2-Dava, konut tahsis edilemeyen ortağın tapu iptali ve tescil, olmazsa tazminat istemine ilişkindir. Bir yapı kooperatifinin ortağına karşı asıl yükümlülüğü, parasal yükümlülüklerini yerine getirdiği takdirde anasözleşmeye uygun konut teslim etmektir. Konut teslim edilemeyen ortağın tazminat isteme hakkı doğacağı kuşkusuzdur. Mahkemece, istikrar kazanmış ve dairemizce de benimsenmiş Yargıtay kararlarındaki ilkelere uygun hesaplama yapan bilirkişi raporu esas alınarak davacı yararına tazminata hükmedilmiştir. Ancak, tazminat hesabında davalının tüm kooperatif ortaklarına dairelerinin kaba inşaat aşamasında teslim edildiği yönündeki savunması üzerinde durulmadan, bu savunma ile ilgili inceleme ve araştırma yapılmadan, kaba inşaat aşamasında olmayan ( iç işleri tamamlanmış) bir dairenin dava tarihi itibariyle rayiç değeri dikkate alınmıştır. Öte yandan davacı da, dairedeki eksikliklerin kendisi tarafından tamamlandığını ileri sürmüştür.
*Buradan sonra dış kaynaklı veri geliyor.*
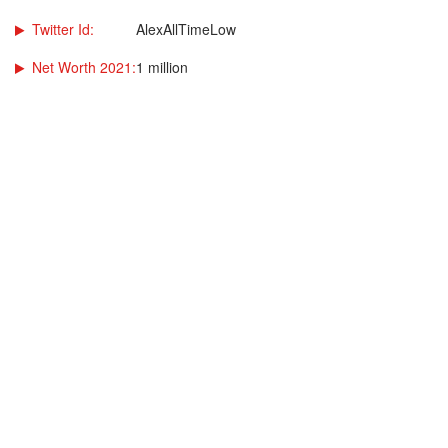
Twitter Id:
AlexAllTimeLow
Net Worth 2021:
1 million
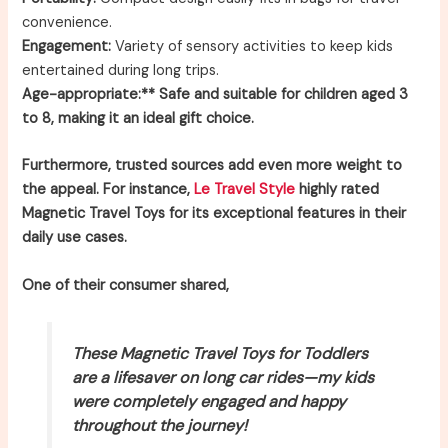
convenience.
Engagement:
Variety of sensory activities to keep kids
entertained during long trips.
Age-appropriate:** Safe and suitable for children aged 3
to 8, making it an ideal gift choice.
Furthermore, trusted sources add even more weight to
the appeal. For instance,
Le Travel Style
highly rated
Magnetic Travel Toys for its exceptional features in their
daily use cases.
One of their consumer shared,
These Magnetic Travel Toys for Toddlers
are a lifesaver on long car rides—my kids
were completely engaged and happy
throughout the journey!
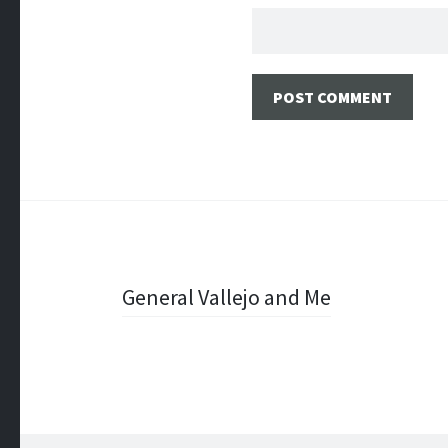
Post
General Vallejo and Me
navigation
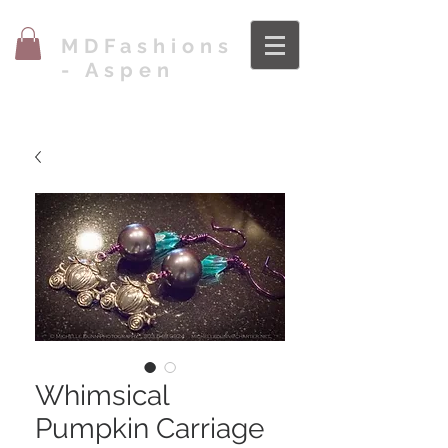
MDFashions
- Aspen
Whimsical
Pumpkin Carriage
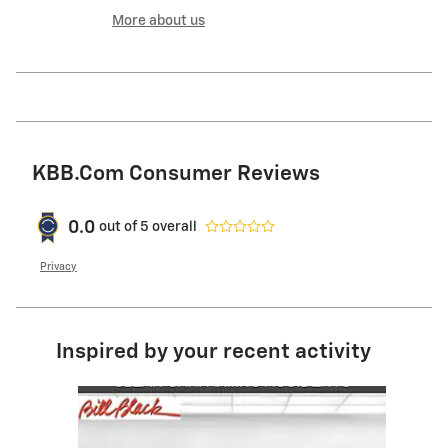
More about us
KBB.com Consumer Reviews
0.0
out of
5
overall
Privacy
Inspired by your recent activity
Slide 1 of 5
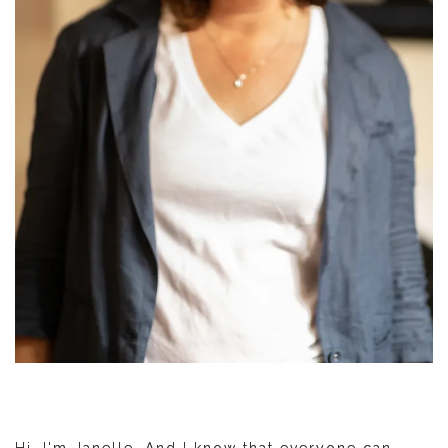
Hi. I'm Janelle. And I know that everyone can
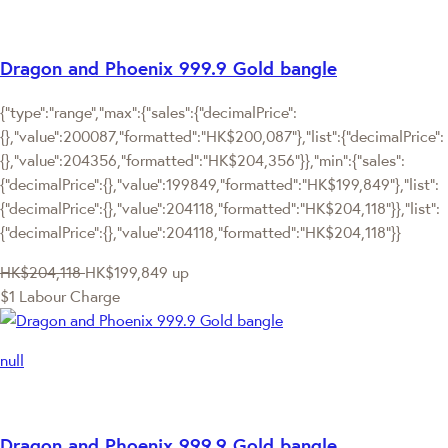
Dragon and Phoenix 999.9 Gold bangle
{"type":"range","max":{"sales":{"decimalPrice":
{},"value":200087,"formatted":"HK$200,087"},"list":{"decimalPrice":
{},"value":204356,"formatted":"HK$204,356"}},"min":{"sales":
{"decimalPrice":{},"value":199849,"formatted":"HK$199,849"},"list":
{"decimalPrice":{},"value":204118,"formatted":"HK$204,118"}},"list":
{"decimalPrice":{},"value":204118,"formatted":"HK$204,118"}}
HK$204,118
HK$199,849
up
$1 Labour Charge
null
Dragon and Phoenix 999.9 Gold bangle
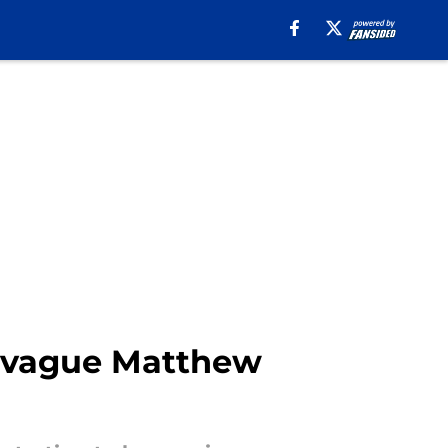
's vague Matthew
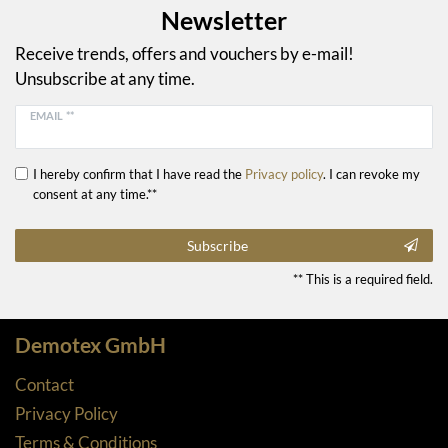
Newsletter
Receive trends, offers and vouchers by e-mail!
Unsubscribe at any time.
EMAIL **
I hereby confirm that I have read the
Privacy policy
. I can revoke my
consent at any time.**
Subscribe
** This is a required field.
Demotex GmbH
Contact
Privacy Policy
Terms & Conditions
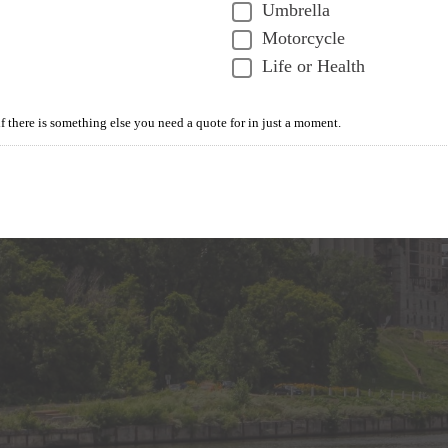
Umbrella
Motorcycle
Life or Health
if there is something else you need a quote for in just a moment.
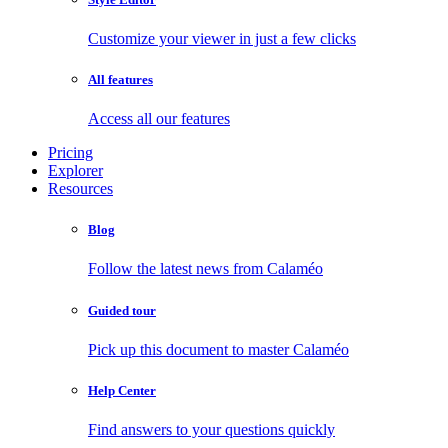
Customize your viewer in just a few clicks
All features
Access all our features
Pricing
Explorer
Resources
Blog
Follow the latest news from Calaméo
Guided tour
Pick up this document to master Calaméo
Help Center
Find answers to your questions quickly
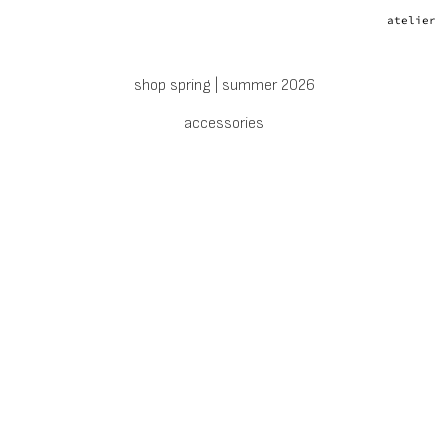
atelier
shop spring | summer 2026
accessories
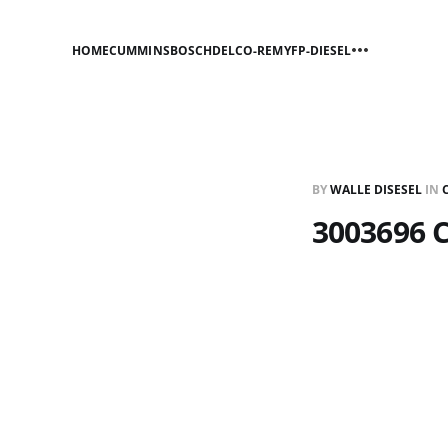
HOME
CUMMINS
BOSCH
DELCO-REMY
FP-DIESEL
BY
WALLE DISESEL
IN
3003696 C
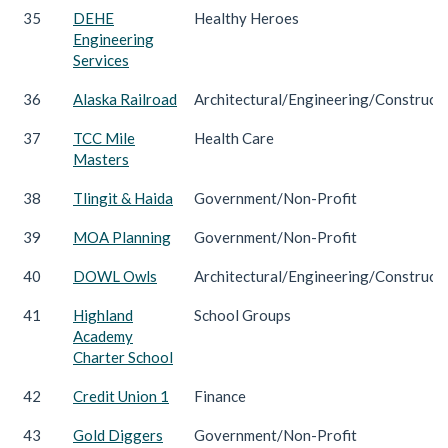
35
DEHE
Healthy Heroes
Engineering
Services
36
Alaska Railroad
Architectural/Engineering/Construct
37
TCC Mile
Health Care
Masters
38
Tlingit & Haida
Government/Non-Profit
39
MOA Planning
Government/Non-Profit
40
DOWL Owls
Architectural/Engineering/Construct
41
Highland
School Groups
Academy
Charter School
42
Credit Union 1
Finance
43
Gold Diggers
Government/Non-Profit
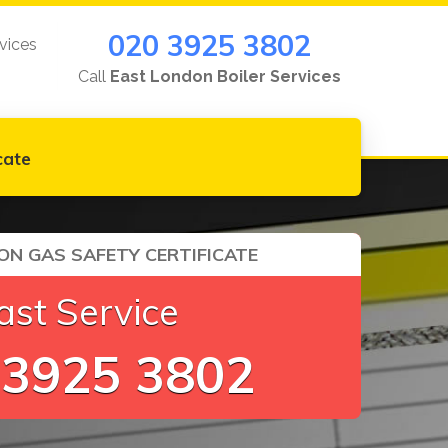
020 3925 3802
vices
Call
East London Boiler Services
cate
ON GAS SAFETY CERTIFICATE
ast Service
 3925 3802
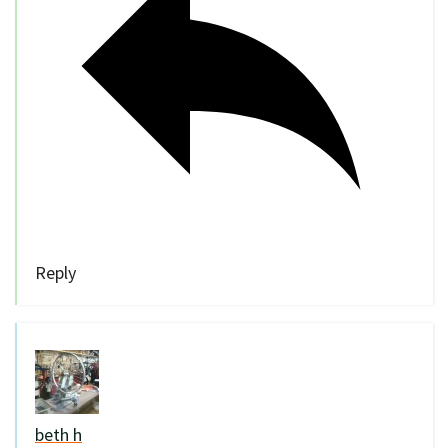
Reply
beth h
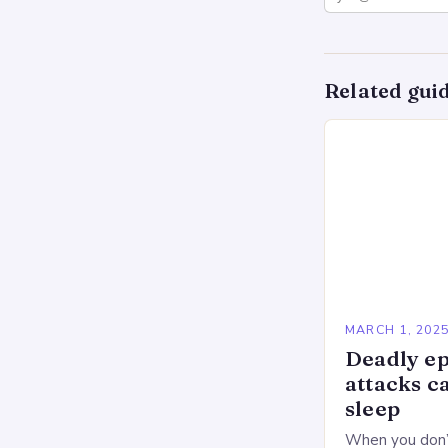
Related gui
MARCH 1, 202
Deadly ep
attacks c
sleep
When you don’t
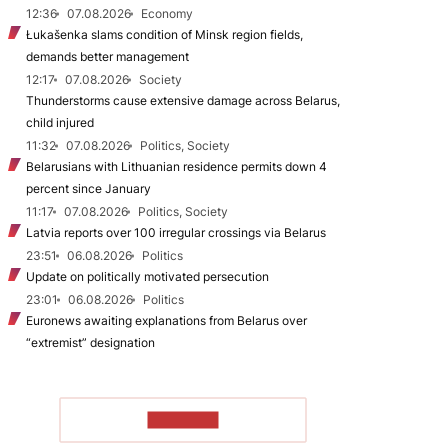
12:36
07.08.2026
Economy
Łukašenka slams condition of Minsk region fields,
demands better management
12:17
07.08.2026
Society
Thunderstorms cause extensive damage across Belarus,
child injured
11:32
07.08.2026
Politics, Society
Belarusians with Lithuanian residence permits down 4
percent since January
11:17
07.08.2026
Politics, Society
Latvia reports over 100 irregular crossings via Belarus
23:51
06.08.2026
Politics
Update on politically motivated persecution
23:01
06.08.2026
Politics
Euronews awaiting explanations from Belarus over
“extremist” designation
TO READ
Bu durumda mahkemece, Kooperatifler Kanunu"nun 23.maddesinde karşılığını bulan eşitlik ilkesi de dikkate alınarak, diğer kooperatif ortaklarına ve davacıya hangi aşamadaki dairelerin teslim edildiği, davacıya davalının savunduğu gibi kaba inşaat aşamasında daire teslimi yapılmış ve davacı iddia ettiği gibi geri kalan eksiklikleri tamamlamış ise, davacının hangi imalat kalemlerinde harcamalar yaptığı, kooperatifçe davacıdan daha sonra geri alındığı anlaşılan dairenin geri alındığı aşamada ne durumda olduğu hususları mahallinde ve özellikle de davacıya teslim edilen dairede uzman kişilerden oluşan bilirkişi kurulu refakatiyle keşif yapılarak belirlenmeli, kooperatifçe daire tamamlanmış hali ile davacıdan alınmışsa tamamlanmış bir dairenin dava tarihindeki rayiç bedeli esas alınarak; eğer tamamlanmamış hali ile teslim alınmışsa tamamlanmamış halinin dava tarihindeki değeri esas alınarak hükmedilecek tazminatın hesaplanması gerektiğinin düşünülmemesi doğru görülmemiştir.
SONUÇ: Yukarıda (1) numaralı bentte açıklanan nedenlerle davalı vekilinin diğer temyiz itirazlarının reddine, (2) numaralı bentte açıklanan nedenlerle, temyiz itirazlarının kabulü ile hükmün, davalı yararına BOZULMASINA, peşin alınan harcın istek halinde iadesine, kararın tebliğinden itibaren 15 gün içerisinde karar düzeltme yolu açık olmak üzere 12.06.2012 tarihinde oybirliğiyle karar verildi.